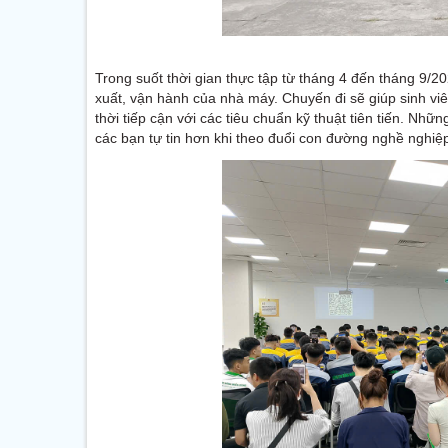
Trong suốt thời gian thực tập từ tháng 4 đến tháng 9/20
xuất, vận hành của nhà máy. Chuyến đi sẽ giúp sinh vi
thời tiếp cận với các tiêu chuẩn kỹ thuật tiên tiến. Nh
các bạn tự tin hơn khi theo đuổi con đường nghề nghiệ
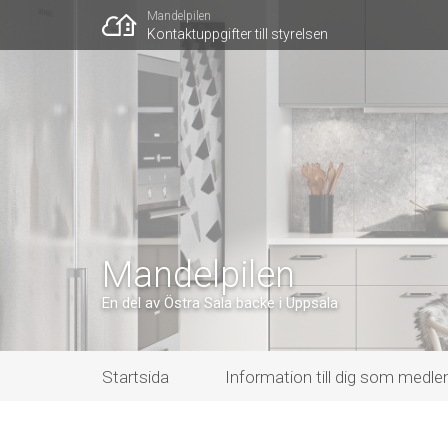
Mandelpilen
Kontaktuppgifter till styrelsen
Mandelpilen
En del av Östra Sala backe i Uppsala
Startsida
Information till dig som medl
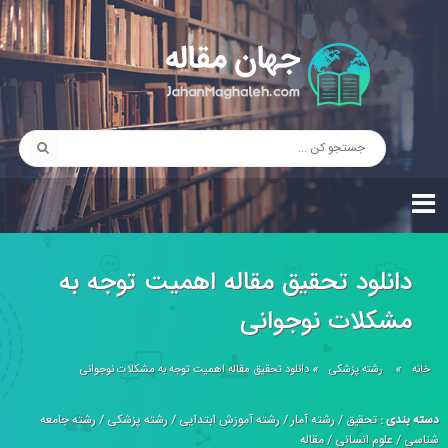
دانلود تحقیق مقاله اهمیت توجه به
مشکلات نوجوانی
خانه
»
رشته پزشکی
»
دانلود تحقیق مقاله اهمیت توجه به مشکلات نوجوانی
دسته بندی :
تحقیق
/
رشته آمار
/
رشته آموزش ابتدایی
/
رشته پزشکی
/
رشته جامعه
شناسی
/
علوم انسانی
/
مقاله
──────────
### REQUEST
Throughout the material above, count each line holding "توجه" and answer with the total alone.

### ANSWER SECTION
2